• JOB: Copy the material from the line with "scientific name: Buteo regalis" up to and including the line with "genus: Calliostoma", swapping every "common name" for "vernacular name" and leaving everything else unchanged.

------------------------------------------------------------------------

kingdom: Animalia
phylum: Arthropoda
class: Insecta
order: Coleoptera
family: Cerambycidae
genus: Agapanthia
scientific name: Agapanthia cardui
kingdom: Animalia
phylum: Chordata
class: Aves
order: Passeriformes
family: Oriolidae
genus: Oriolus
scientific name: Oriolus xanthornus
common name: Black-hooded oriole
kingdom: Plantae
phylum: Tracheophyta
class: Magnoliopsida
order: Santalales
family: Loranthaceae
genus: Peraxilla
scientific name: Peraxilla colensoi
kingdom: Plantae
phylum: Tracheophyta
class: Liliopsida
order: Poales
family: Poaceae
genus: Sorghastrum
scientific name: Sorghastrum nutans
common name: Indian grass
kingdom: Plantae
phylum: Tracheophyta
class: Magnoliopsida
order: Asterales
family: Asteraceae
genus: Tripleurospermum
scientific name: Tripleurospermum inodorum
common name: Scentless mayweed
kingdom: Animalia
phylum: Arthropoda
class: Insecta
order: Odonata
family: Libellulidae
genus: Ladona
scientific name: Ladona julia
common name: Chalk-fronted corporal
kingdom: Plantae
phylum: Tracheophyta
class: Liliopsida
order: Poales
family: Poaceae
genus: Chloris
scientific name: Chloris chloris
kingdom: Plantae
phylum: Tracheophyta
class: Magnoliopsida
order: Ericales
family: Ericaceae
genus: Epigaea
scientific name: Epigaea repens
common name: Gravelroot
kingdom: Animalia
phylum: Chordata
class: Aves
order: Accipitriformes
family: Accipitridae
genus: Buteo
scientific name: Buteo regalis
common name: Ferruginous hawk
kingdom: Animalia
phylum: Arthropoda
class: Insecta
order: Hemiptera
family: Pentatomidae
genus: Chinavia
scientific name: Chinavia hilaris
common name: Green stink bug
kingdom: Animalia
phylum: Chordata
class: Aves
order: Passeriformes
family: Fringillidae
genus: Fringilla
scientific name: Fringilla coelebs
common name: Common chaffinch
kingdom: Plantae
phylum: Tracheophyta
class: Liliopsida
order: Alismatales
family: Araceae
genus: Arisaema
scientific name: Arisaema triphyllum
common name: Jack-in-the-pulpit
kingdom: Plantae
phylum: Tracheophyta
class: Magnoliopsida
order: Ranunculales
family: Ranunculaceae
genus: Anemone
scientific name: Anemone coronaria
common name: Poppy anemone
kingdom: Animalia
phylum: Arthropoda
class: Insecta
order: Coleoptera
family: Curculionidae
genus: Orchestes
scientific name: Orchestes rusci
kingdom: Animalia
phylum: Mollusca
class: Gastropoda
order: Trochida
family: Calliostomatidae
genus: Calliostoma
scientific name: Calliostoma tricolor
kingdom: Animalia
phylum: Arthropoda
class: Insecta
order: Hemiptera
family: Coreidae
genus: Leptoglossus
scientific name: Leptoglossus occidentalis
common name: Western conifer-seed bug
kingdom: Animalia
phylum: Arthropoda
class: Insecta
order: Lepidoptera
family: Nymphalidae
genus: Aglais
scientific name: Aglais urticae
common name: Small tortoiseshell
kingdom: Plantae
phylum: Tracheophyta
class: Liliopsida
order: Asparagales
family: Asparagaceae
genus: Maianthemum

------------------------------------------------------------------------

• FINISHED EXERCISE:
scientific name: Buteo regalis
vernacular name: Ferruginous hawk
kingdom: Animalia
phylum: Arthropoda
class: Insecta
order: Hemiptera
family: Pentatomidae
genus: Chinavia
scientific name: Chinavia hilaris
vernacular name: Green stink bug
kingdom: Animalia
phylum: Chordata
class: Aves
order: Passeriformes
family: Fringillidae
genus: Fringilla
scientific name: Fringilla coelebs
vernacular name: Common chaffinch
kingdom: Plantae
phylum: Tracheophyta
class: Liliopsida
order: Alismatales
family: Araceae
genus: Arisaema
scientific name: Arisaema triphyllum
vernacular name: Jack-in-the-pulpit
kingdom: Plantae
phylum: Tracheophyta
class: Magnoliopsida
order: Ranunculales
family: Ranunculaceae
genus: Anemone
scientific name: Anemone coronaria
vernacular name: Poppy anemone
kingdom: Animalia
phylum: Arthropoda
class: Insecta
order: Coleoptera
family: Curculionidae
genus: Orchestes
scientific name: Orchestes rusci
kingdom: Animalia
phylum: Mollusca
class: Gastropoda
order: Trochida
family: Calliostomatidae
genus: Calliostoma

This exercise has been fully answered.